Re: One question per page to discourage copying of the entire test
The other reason is most of my students will be venturing into a Prometric or Vue testing center to get certified and I'd like to match their environment as much as possible and they do one question per page.
Future needs: Adaptive testing
In the future I will need something that will be much harder to implement. I need the choice of the next queston to be based on how well the student did on the current question. If a student got the question right the next one would A) be from a different group or B) be a harder question with a heavier weighting.
A lot of reason I am playing with moodle is for testing so I NEED these features and will create them as soon as I figure out how. I'm currently doing almost all of this in javascript.
Oh yeah, I may create a Hot Potatos import filter when I get time.
Grant
Re: One question per page to discourage copying of the entire test
Hope you take it on.
Best regards,
Art Lader
Aiken HS
Re: One question per page to discourage copying of the entire test
Grant
Re: One question per page to discourage copying of the entire test
http://www.jchq.net/phezam/login.php
(user=guest pwd=password).
I spent a little time looking at the quiz code to see what might be needed to insert that kind of functionality into quiz module. Based on building my tool and assuming the use of objects I figure you might need the following...
A quiz object (or array?) that contained an array of questions. When you make an attempt on a quiz the questions in the array are populated from the database (or perhaps just the question id's get populated.). As you click the forward and backwards button the response given would be stored in the currently pointed to question in the array, so that when you go back a screen the correct options are checked. Then once you submit the mark/score button the array of questions are submitted for the moodle marking. One of the differences between what I have done and what moodle does is that I only have multi choice questions whereas moodle allows for other styles of questions.
I figure this kind of conversion would take me quite a bit of time to complete.
Any comments
Re: One question per page to discourage copying of the entire test
Here is how I've been getting around it. Keep in mind these are practice tests and not used for a grade since they are javascript...
http://soundlinuxtraining.com/resources/aplus/tests/index.html
It's basically hacked up Hot Potatos javascript that gets the job done. I just insert all of my questions in the array in the .js file and I have a test. Not very elegent and doesn't keep track of the students progress is the format that I need.

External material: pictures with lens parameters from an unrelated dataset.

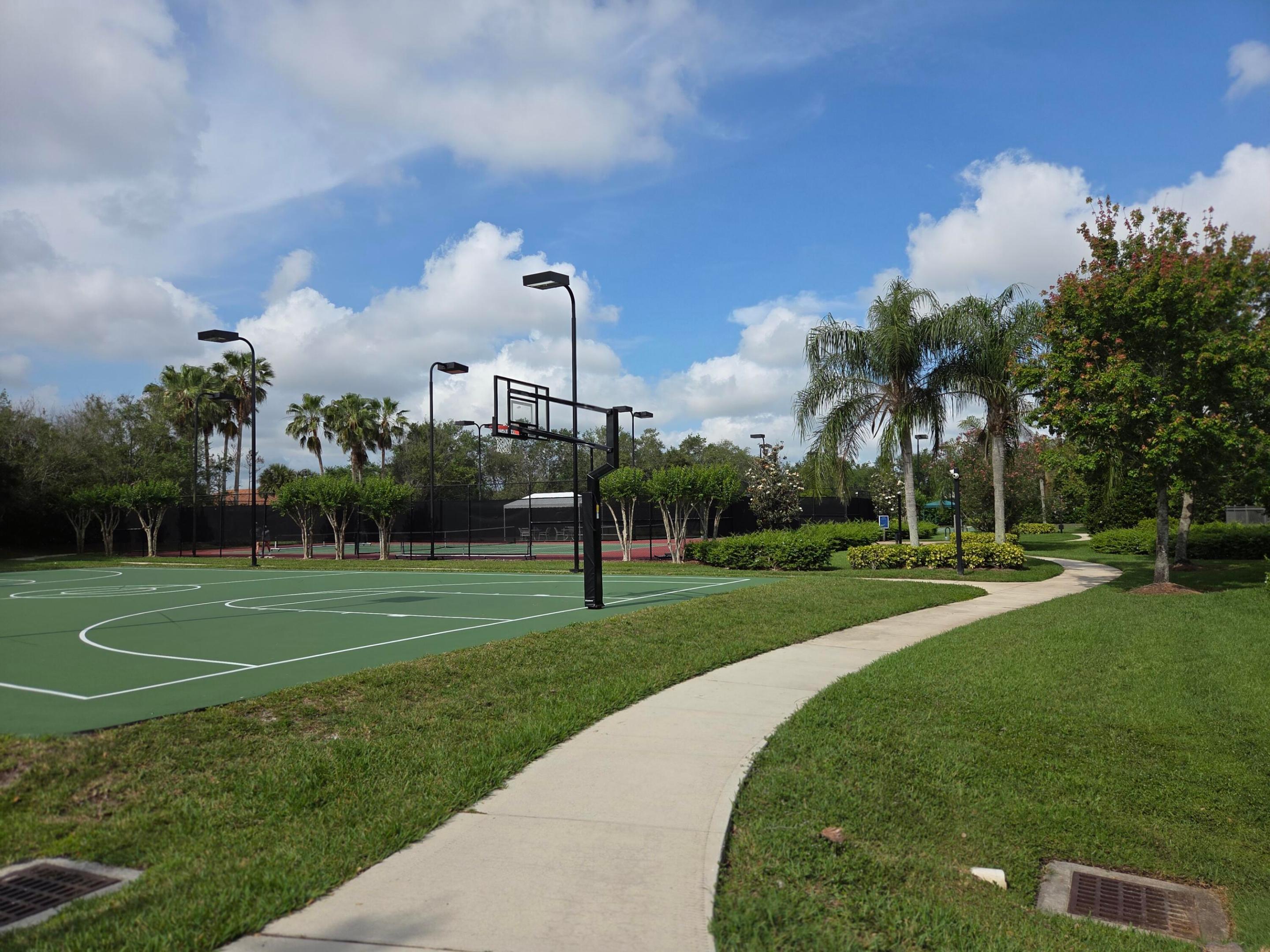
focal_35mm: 23
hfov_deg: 73.9
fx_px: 844
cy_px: 476
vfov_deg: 58.9
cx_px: 635
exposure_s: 1/6618
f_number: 1.8
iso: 80
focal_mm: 5.4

I've also modified it for visual tests too.
http://soundlinuxtraining.com/resources/aplus/tests/vindex.html
Grant
Re: One question per page to discourage copying of the entire test
I like your tests. It would be great if these arrived in Moodle. I guess that the hot potatoes people are going to take notice of moodle soon.
With reference to one of your questions, by the way, as far as I know, if you put enough of a voltage accross pure water it will ionize it so that it conducts without the addition of minerals. But perhaps not. Perhaps my pure water had traces of minerals in it. The conductivity of pure water was the subject of my school physics project.
Tim
Timothy
Re: One question per page to discourage copying of the entire test
Notice the format that my tests are in. This is what I need from moodle at some point. I created the first one with hot potatos way back but I haven't used their software since.. I just type in new arrays. I got Hot potatos to work on Linux too but it just wasn't worth the effort of having to use the interface.
As far as the water question, there may be a "more right" answer but they will need to know this one to pass the test as I have no control over how right the real test is.